Criteria To Select A Model

Criteria To Select A Model

Any IT organization should take in to account the below mentioned four criteria when selecting a model:

• Applicability of the model to the organization’s goals and objectives.

Before adopting a model, the organization should check for the consistency of the criteria imposed by the model with the organization’s goals and objectives. It is important that each criterion in a model be directly related to accomplishing the organization’s goals and objectives.

• Management commitment.

Management commitment is the key factor to get success with any model implementation. The style of management should vary from traditional way to a quality perspective manner to check if the models are implemented properly or how to implement the compliance or different proven methods of doing work.

• Need for baseline assessments.

An organization should know how effective and efficient it is. For this a measurement programs have to be created and goals have to be set that become the baseline for the measurements. It could be both subjective and objective in nature.

• Need for measurable goals and objectives.

Organizations that desire to improve, need goals and objectives to measure that improvement. If a model is accepted as the means for continuous improvement, then measurable goals and objectives can be defined that describe movement toward meeting the model criteria.

Quality models

Purpose of a model

A model is a concept to be accomplished that is ideal. These have specific standards defined under national or international standards organizations. And when these are to be implemented for a purpose the standards can be tailored. These models have to be accomplished for compliance and are measured in "pass/fail" terms.
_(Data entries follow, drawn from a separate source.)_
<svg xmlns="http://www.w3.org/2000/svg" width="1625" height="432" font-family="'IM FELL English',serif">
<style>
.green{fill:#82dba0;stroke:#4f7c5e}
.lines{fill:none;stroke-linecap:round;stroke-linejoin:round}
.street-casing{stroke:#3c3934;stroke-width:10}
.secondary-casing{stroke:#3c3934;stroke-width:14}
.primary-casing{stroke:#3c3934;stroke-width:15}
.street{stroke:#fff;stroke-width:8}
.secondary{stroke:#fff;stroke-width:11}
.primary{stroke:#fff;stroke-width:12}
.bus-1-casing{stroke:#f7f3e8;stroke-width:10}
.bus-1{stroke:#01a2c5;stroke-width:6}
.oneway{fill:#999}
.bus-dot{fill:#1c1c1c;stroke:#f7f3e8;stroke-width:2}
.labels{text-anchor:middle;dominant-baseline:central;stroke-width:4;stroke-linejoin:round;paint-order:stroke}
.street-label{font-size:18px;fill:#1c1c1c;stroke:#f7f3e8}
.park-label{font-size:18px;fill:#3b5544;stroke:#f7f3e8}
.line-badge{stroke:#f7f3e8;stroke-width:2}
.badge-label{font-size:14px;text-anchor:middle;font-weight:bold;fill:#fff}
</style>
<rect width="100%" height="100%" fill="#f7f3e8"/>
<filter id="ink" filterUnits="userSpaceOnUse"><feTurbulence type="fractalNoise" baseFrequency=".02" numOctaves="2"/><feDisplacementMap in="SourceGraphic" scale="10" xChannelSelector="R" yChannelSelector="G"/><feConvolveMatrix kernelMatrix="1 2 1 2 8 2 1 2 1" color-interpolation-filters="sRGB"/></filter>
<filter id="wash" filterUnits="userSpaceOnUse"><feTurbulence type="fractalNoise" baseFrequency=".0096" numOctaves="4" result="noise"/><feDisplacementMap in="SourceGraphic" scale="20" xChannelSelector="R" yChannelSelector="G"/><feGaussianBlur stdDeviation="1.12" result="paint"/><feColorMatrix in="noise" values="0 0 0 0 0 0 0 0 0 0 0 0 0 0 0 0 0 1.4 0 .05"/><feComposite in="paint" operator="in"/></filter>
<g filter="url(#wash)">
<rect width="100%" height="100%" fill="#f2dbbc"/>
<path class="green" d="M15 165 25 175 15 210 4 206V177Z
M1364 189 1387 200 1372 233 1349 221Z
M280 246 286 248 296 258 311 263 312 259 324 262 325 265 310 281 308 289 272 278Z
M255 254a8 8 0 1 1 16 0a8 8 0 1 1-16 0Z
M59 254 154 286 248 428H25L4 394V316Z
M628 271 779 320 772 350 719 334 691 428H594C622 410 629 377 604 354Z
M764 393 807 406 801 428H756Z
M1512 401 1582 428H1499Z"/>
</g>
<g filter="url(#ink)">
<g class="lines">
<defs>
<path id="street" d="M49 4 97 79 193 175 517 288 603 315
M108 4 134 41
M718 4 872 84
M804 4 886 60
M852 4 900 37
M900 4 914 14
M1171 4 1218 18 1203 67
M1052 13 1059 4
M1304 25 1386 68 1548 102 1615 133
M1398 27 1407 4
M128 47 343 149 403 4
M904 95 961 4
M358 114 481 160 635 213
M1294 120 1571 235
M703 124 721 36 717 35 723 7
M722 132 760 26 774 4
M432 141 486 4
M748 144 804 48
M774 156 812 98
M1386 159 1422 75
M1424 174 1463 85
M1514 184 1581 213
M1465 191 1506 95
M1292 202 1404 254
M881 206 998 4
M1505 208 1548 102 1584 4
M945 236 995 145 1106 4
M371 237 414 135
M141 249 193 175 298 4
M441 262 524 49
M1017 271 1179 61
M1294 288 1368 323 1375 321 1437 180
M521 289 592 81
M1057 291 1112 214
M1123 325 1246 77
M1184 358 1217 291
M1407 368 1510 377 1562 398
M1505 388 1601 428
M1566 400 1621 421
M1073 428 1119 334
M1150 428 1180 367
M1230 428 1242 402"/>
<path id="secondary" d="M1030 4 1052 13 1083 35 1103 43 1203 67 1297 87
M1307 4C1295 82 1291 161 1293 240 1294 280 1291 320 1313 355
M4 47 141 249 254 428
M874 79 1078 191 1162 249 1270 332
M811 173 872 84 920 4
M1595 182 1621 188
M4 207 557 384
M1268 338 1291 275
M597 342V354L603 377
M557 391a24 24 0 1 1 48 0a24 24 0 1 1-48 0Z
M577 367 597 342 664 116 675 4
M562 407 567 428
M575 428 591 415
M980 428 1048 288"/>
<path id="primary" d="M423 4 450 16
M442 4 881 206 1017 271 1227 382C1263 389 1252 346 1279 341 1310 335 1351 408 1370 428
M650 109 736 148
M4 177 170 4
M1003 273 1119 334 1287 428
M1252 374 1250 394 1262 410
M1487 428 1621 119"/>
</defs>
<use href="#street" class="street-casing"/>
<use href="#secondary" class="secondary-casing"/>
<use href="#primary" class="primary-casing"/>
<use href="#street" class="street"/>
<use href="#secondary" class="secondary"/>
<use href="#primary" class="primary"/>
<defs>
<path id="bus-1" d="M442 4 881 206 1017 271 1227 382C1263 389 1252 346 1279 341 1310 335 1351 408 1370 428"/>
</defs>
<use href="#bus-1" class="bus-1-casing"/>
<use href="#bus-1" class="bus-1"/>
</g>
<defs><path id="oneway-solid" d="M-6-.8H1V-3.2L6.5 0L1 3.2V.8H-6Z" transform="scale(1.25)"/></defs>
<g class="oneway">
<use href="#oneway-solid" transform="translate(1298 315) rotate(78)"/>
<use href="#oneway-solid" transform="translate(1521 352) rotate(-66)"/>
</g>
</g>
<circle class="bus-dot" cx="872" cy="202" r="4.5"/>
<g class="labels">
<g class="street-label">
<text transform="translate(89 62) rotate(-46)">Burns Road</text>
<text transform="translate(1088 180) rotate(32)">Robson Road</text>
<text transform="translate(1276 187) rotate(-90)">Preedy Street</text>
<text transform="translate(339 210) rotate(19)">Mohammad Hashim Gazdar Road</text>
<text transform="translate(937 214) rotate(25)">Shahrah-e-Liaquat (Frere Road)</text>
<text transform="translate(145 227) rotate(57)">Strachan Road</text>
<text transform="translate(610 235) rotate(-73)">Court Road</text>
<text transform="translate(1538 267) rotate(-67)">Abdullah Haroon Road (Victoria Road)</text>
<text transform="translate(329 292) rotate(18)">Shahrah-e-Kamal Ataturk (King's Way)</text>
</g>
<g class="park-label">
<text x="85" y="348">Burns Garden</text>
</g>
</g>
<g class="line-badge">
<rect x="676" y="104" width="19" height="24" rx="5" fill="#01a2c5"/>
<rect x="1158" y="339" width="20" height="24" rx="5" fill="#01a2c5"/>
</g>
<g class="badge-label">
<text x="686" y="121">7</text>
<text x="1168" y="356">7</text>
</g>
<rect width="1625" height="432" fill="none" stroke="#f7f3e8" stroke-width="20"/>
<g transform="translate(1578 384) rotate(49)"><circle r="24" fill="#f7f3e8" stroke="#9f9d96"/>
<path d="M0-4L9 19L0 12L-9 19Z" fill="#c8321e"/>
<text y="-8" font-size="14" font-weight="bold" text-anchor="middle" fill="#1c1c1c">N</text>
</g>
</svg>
Compliance assessments can be through first-party, second-party or third-party audits or other types of evaluation.

Organizations choose to adopt a model for any or all of the following reasons:
• Meet business goals and objectives.

Ideally by implementing a model by an organization can refocus the goals and objectives to meet them in a more appropriate manner.

• Requirements are imposed by key customer.

There are scenarios where the key customer imposes the adoption of model in the IT organization to improve the efficiency and effectiveness.

• For competitive reasons.

Few customers’ select IT organizations that is in compliance with a model to do business.

• For continuous improvement.

All the quality models show a way to improve the existing process and how to lead a path for continuous improvement. So having a model would help IT organization to have roadmap for continuous improvement.